== DATA SUPPLIED ==
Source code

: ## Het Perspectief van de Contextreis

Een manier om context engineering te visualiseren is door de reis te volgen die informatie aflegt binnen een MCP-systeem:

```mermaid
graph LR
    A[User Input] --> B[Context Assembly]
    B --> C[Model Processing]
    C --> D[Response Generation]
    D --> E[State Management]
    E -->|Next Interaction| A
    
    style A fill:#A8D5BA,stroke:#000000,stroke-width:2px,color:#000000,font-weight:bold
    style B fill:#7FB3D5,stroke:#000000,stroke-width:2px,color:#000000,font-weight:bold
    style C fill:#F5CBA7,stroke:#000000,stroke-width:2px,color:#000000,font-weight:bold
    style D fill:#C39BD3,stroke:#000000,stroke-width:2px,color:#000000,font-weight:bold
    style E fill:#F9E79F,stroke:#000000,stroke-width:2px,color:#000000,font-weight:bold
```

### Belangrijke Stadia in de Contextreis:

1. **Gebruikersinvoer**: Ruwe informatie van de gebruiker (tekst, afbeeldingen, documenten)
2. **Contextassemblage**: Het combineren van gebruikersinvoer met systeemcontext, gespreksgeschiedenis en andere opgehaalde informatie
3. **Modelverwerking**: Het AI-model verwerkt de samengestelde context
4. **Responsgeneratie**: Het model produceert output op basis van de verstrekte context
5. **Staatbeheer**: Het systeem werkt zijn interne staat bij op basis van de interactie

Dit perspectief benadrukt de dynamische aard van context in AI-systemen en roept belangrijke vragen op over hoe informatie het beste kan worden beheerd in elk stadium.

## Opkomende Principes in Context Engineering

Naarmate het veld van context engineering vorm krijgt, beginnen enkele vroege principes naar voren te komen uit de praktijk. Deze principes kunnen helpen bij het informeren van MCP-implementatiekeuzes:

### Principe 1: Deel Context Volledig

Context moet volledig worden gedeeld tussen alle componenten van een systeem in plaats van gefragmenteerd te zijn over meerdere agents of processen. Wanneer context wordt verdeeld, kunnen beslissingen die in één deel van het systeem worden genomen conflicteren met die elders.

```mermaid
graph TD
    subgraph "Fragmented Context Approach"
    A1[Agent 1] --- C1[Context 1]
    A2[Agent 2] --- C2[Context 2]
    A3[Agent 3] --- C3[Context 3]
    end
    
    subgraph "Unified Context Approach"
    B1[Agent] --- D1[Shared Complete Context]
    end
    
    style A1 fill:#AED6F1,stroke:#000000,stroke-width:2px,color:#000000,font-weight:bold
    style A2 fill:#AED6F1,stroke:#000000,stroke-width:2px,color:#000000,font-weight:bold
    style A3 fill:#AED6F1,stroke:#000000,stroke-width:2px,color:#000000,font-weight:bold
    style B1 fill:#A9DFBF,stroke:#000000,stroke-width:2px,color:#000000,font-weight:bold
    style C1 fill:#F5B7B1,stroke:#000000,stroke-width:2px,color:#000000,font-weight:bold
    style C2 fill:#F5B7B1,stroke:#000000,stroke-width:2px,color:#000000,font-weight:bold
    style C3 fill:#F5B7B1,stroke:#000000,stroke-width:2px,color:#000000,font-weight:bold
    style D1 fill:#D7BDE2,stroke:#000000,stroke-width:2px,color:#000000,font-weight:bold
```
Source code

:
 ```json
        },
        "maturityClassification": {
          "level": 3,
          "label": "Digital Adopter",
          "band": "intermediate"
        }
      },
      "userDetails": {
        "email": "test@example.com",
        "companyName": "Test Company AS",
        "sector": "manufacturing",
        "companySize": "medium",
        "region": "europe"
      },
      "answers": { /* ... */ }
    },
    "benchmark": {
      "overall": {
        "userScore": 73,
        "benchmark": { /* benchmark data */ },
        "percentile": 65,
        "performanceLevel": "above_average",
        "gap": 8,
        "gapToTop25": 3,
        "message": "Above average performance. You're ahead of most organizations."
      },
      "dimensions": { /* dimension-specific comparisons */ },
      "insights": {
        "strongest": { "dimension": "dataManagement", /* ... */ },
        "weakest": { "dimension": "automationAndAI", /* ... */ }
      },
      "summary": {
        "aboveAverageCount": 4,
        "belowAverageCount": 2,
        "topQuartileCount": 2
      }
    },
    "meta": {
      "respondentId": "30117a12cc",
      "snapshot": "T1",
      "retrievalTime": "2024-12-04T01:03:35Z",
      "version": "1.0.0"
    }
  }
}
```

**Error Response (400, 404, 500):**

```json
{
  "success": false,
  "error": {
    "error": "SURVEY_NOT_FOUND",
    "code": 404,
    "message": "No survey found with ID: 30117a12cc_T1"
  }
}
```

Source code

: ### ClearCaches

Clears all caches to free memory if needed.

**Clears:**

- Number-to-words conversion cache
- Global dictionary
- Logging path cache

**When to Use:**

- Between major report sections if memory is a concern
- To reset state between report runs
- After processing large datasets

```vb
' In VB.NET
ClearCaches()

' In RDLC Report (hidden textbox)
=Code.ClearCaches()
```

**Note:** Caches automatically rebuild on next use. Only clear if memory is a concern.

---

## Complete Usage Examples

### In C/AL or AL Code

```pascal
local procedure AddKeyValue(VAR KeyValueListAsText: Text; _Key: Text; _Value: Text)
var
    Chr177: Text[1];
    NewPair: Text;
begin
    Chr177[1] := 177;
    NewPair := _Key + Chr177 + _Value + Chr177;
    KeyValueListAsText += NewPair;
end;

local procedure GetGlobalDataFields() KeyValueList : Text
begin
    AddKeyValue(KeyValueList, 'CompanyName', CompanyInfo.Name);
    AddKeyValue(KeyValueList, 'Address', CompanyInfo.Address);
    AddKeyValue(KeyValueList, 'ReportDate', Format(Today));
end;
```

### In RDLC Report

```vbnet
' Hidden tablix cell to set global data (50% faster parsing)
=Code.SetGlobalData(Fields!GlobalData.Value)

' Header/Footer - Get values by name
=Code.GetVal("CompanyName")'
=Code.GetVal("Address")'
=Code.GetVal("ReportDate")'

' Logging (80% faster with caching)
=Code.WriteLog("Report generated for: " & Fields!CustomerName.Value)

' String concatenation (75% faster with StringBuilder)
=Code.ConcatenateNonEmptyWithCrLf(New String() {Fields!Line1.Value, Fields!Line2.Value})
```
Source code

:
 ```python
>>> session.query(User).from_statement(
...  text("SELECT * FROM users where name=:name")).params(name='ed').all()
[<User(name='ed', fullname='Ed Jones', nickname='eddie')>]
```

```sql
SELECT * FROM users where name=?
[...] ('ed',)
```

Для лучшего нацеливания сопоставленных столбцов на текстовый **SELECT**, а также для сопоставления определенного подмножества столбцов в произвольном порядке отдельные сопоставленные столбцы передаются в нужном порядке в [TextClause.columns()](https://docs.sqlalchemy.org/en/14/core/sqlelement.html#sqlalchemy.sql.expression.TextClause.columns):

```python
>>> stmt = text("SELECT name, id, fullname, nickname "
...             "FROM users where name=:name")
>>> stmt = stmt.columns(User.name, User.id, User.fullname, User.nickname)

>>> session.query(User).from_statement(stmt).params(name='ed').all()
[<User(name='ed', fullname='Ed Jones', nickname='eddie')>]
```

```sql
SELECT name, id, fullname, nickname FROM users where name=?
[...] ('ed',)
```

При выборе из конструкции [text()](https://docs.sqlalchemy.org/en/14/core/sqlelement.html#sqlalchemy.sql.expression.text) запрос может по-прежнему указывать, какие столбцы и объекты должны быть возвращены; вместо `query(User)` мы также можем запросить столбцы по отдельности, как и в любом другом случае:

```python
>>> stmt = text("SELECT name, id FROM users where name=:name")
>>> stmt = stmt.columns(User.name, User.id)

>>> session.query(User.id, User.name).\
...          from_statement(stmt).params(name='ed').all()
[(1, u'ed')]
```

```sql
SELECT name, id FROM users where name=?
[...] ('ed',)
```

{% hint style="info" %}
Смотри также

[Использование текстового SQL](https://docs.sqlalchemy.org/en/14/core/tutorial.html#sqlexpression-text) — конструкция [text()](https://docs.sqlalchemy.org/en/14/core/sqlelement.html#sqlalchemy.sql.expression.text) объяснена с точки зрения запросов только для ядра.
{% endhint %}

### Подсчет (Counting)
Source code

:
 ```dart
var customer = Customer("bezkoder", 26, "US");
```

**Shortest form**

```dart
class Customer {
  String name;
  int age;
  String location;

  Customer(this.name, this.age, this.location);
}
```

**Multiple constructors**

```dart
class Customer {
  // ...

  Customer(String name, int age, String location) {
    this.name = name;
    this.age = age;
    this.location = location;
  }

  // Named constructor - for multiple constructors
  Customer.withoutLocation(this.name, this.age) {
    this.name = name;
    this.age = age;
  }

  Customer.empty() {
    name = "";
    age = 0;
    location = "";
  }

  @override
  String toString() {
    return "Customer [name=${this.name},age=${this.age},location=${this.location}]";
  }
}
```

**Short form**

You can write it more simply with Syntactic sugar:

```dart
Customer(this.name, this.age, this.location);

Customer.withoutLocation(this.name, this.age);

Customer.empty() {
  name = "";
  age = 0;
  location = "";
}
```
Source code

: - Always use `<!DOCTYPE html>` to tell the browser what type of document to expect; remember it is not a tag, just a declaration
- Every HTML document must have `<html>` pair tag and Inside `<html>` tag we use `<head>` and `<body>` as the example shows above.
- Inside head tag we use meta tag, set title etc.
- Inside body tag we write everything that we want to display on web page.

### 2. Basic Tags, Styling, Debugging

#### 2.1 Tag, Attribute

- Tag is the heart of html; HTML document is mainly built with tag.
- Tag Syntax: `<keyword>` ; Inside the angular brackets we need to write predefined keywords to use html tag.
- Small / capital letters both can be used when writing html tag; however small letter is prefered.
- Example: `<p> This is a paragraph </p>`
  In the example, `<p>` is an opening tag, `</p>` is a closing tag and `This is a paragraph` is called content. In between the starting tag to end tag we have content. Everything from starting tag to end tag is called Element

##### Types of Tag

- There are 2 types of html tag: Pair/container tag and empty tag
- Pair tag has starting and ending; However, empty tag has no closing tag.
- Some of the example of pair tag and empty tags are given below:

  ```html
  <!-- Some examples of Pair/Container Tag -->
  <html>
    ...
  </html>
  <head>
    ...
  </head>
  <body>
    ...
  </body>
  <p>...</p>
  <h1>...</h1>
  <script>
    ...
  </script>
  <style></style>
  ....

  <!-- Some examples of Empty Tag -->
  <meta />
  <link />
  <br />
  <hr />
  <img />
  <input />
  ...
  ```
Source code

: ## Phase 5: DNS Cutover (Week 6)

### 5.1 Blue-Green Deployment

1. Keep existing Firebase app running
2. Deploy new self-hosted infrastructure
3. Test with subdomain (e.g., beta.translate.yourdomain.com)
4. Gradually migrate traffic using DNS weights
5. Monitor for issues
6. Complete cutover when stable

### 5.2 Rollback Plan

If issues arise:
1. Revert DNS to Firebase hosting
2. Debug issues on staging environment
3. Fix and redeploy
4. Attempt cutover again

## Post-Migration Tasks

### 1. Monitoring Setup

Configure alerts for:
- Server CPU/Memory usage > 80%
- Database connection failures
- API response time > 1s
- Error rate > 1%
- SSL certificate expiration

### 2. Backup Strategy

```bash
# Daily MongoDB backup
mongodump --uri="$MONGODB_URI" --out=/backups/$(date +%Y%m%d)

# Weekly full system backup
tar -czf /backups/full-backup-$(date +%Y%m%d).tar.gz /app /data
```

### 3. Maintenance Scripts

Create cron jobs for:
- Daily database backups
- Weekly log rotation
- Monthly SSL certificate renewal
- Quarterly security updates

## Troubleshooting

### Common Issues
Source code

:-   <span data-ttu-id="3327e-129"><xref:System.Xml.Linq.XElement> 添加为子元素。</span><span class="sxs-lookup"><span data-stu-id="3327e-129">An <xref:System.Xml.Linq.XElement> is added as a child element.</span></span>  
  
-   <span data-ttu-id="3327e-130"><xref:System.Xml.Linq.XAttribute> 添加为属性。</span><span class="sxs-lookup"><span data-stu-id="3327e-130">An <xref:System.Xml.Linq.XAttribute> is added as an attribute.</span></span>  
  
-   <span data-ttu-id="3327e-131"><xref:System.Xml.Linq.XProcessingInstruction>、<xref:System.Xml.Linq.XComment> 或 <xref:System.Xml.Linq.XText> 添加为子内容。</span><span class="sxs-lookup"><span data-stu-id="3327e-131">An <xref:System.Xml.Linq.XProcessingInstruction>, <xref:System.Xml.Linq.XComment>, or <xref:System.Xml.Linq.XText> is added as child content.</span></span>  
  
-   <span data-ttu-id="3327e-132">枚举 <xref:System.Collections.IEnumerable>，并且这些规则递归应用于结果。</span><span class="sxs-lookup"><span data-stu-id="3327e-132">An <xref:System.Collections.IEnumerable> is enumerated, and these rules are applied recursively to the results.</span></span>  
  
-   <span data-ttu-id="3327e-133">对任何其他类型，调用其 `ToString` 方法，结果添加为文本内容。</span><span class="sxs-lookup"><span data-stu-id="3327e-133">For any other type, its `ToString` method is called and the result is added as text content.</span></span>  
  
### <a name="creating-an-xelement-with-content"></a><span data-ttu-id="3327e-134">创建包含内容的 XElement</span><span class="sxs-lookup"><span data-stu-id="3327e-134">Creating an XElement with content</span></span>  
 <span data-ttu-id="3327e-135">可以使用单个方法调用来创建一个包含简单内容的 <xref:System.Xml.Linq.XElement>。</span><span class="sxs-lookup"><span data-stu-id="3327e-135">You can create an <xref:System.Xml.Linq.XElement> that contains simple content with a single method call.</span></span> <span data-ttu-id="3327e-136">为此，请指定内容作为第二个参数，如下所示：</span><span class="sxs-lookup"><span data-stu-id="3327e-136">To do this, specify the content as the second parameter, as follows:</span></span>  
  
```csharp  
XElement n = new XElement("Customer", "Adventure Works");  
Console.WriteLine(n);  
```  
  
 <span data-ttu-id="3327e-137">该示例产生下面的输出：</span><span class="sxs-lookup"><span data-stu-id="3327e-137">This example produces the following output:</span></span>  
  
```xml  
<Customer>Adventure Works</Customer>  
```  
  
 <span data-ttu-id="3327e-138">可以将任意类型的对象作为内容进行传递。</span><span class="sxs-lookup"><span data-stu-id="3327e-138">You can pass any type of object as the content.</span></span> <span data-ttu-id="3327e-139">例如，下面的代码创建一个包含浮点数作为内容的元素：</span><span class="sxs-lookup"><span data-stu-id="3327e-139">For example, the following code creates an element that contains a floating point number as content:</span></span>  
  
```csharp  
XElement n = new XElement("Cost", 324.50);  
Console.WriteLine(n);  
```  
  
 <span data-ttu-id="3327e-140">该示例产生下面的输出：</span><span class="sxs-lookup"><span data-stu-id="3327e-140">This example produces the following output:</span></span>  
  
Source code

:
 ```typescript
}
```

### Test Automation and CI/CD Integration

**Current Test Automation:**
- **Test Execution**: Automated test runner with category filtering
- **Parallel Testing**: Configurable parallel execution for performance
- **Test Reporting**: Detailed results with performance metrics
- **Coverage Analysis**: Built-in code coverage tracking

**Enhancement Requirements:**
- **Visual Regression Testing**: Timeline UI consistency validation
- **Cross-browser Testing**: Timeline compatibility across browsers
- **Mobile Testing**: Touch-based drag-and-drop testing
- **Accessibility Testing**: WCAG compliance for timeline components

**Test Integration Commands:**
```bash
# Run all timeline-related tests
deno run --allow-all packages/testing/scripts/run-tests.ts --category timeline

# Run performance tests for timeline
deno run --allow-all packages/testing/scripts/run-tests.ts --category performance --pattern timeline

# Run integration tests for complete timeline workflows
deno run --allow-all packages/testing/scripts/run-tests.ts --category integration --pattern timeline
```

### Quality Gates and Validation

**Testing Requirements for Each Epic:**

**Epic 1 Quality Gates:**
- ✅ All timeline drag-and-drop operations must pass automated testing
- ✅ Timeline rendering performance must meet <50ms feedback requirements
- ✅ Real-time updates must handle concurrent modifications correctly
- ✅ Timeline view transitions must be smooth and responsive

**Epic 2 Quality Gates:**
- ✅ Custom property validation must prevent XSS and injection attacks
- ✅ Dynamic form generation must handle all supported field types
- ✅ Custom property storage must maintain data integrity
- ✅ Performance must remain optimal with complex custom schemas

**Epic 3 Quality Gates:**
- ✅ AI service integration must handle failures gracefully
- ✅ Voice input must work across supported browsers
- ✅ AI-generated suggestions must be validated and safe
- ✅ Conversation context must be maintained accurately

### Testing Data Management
===
Could you find every line in the records above that contains the word "failures" and copy it?

**TASK RESPONSE**
- Database connection failures
- ✅ AI service integration must handle failures gracefully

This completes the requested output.